Ultrasound News: A Winning Combination
By David Valenzuela, MD
Radiology Today
Vol. 21 No. 1 P. 29
Imaging fosters collaboration between primary care providers and radiologists.
As radiology technology leaps forward, radiologists are increasingly interacting with family physicians, urologists, and other primary care physicians (PCPs) to diagnose conditions and determine treatment options. The collaboration is a harbinger of health care’s future, as patient care and technology merge to improve outcomes at a lower cost.
One area where this collaboration shows promise is in detecting prostate cancer, an area in which PCPs have long faced a conundrum. About 1 in 9 men will be diagnosed with prostate cancer during his lifetime. Most will live out their lives with the non–life-threatening, slow-growing cancer, requiring only active surveillance; but not all of them will. A few require more expedited treatment. Determining the difference has been a murky process for PCPs, resulting in potential missed diagnoses, undertreatment, overtreatment, and anxiety for both doctors and patients.
Image Fusion
Increased utilization of MR/ultrasound fusion–guided technology, however, is changing that. MR/ultrasound fusion–guided technology can help radiologists confidently identify lesions and thereby help stratify patients into active surveillance and treatment groups.
Traditionally, prostate biopsies have been performed by dividing the prostate into different zones and taking tissue from each. Small lesions as well as those located in regions of the prostate that are historically difficult to biopsy, however, can be missed and result in a false-negative biopsy.
MR is the preferred modality for imaging the prostate, mainly because it demonstrates better tissue contrast compared with ultrasound. In other words, lesions within the prostate are more conspicuous against a background of normal prostate tissue compared with ultrasound. But performing MR-guided biopsies is much more involved and challenging than performing the same biopsies under ultrasound, due to the extra care and special instruments that are necessary when performing the procedure in the presence of a strong magnetic field. Performing procedures under ultrasound also provides real-time feedback, as opposed to MR, which takes longer to acquire images.
MR/ultrasound–guided fusion is an attempt to capture the superior lesion detection and conspicuity of MR and combine it with the better temporal resolution and real-time imaging that ultrasound technology affords. Fusion works by acquiring standard MR images of the prostate and using specialized software to outline its boundaries as well as any lesions that are detected. This data set is then uploaded to an ultrasound machine that also contains specialized software, allowing users to “overlay” the MR images that contain the outlines and boundaries on the real-time ultrasound images.
The ultrasound images and MR images are “fused” by matching up landmarks seen on ultrasound with the same landmarks seen on MR. To the urologist performing the biopsy, this appears as a topographical map with data from the MR layered on top of the ultrasound, which is being performed in the course of the biopsy.
A Better Map
Prostate MR/ultrasound can map lesions to help identify high-grade cancers that may have otherwise been missed.

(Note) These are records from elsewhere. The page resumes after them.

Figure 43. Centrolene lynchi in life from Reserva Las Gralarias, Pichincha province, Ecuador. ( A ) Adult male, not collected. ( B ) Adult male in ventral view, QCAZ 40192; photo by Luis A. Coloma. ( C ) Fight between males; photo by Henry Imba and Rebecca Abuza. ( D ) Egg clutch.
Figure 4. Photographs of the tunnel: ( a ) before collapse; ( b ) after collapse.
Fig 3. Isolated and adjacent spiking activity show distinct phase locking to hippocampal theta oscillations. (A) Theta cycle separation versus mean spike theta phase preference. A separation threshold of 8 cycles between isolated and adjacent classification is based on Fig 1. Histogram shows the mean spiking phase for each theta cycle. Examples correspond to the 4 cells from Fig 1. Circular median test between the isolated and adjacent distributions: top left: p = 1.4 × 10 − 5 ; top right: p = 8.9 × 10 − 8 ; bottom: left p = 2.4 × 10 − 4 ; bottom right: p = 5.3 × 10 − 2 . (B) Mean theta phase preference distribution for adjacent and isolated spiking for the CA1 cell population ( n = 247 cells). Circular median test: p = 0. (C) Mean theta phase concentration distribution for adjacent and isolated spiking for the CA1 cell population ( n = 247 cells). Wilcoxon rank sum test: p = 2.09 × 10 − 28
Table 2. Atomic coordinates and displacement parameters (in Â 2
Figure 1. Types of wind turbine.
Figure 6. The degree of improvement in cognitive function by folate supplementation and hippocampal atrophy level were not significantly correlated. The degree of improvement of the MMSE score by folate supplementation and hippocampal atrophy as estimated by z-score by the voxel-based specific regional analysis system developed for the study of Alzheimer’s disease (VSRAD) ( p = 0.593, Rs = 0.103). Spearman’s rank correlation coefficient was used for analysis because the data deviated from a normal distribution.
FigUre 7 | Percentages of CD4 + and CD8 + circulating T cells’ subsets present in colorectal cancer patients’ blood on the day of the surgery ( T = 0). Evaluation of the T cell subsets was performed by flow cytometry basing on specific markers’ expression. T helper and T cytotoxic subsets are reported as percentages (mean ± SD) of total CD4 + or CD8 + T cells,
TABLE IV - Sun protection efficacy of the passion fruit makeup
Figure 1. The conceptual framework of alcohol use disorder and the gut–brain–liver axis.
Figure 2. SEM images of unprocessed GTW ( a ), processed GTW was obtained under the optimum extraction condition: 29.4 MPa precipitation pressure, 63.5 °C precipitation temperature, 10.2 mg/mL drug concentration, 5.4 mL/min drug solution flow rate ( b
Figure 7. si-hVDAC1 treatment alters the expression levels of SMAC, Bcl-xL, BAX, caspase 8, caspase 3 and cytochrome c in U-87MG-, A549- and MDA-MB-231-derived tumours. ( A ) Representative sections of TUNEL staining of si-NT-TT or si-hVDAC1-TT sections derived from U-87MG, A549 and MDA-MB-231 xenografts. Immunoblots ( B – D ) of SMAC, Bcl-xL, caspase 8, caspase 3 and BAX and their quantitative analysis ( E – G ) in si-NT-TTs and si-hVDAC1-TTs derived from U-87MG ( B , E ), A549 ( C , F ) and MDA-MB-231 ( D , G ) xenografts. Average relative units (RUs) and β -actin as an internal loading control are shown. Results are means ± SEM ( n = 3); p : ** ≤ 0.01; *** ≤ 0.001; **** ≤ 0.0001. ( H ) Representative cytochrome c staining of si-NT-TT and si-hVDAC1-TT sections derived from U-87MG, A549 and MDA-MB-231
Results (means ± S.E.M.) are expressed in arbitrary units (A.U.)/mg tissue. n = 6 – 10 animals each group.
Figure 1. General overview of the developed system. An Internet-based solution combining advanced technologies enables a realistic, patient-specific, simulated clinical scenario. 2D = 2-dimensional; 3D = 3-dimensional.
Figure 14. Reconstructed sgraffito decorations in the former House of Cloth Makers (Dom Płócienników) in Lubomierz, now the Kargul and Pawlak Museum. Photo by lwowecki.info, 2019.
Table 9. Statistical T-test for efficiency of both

The technology allows physicians to precisely target clinically relevant lesions rather than simply using landmarks to perform the biopsy. With this added mapping, physicians can take a more strategic approach to screening for prostate cancer, reducing the risk of missing an aggressive cancer or overtreating a slow-growing cancer. In a prospective cohort study of more than 1,000 men undergoing both targeted and standard biopsy, MR/ultrasound fusion biopsy was associated with increased detection of high-risk prostate cancer.
The following is an example that highlights the benefits of this technology. A patient in his 50s had a history of a gradual continuous rise in his prostate-specific antigen (PSA), despite having undergone negative prostate biopsy twice. After the second negative biopsy and an additional rise in his PSA, he underwent a prostate MR. The prostate MR demonstrated a lesion in the far anterior aspect of the prostate, a region notorious for harboring lesions that may be missed with traditional prostate biopsy. The prostate MR was able to identify the lesion and subsequently map it to the ultrasound–guided biopsy. The urologist was then able to perform a targeted biopsy that revealed the location of the prostate cancer.
Knowing whether to monitor a slow-growing cancer or conduct immediate treatment may change the lives of men. But doing so relies on the clinical collaboration between PCPs and radiologists, a relationship that is only going to grow closer as advances in imaging guide treatment options with increasing precision.
In this new era, as radiologists, it is our job to educate referring physicians about how to better serve patients when it comes to screening and diagnosing cancer. By building clinical partnerships, we can ensure patients have access to the most beneficial and appropriate imaging technologies while increasing accuracy, decreasing overtreatment, and improving outcomes.
— David Valenzuela, MD, is a practicing radiologist at Scottsdale Medical Imaging in Arizona, a partner practice of Radiology Partners. At Scottsdale Medical Imaging, he is in charge of the prostate reading group.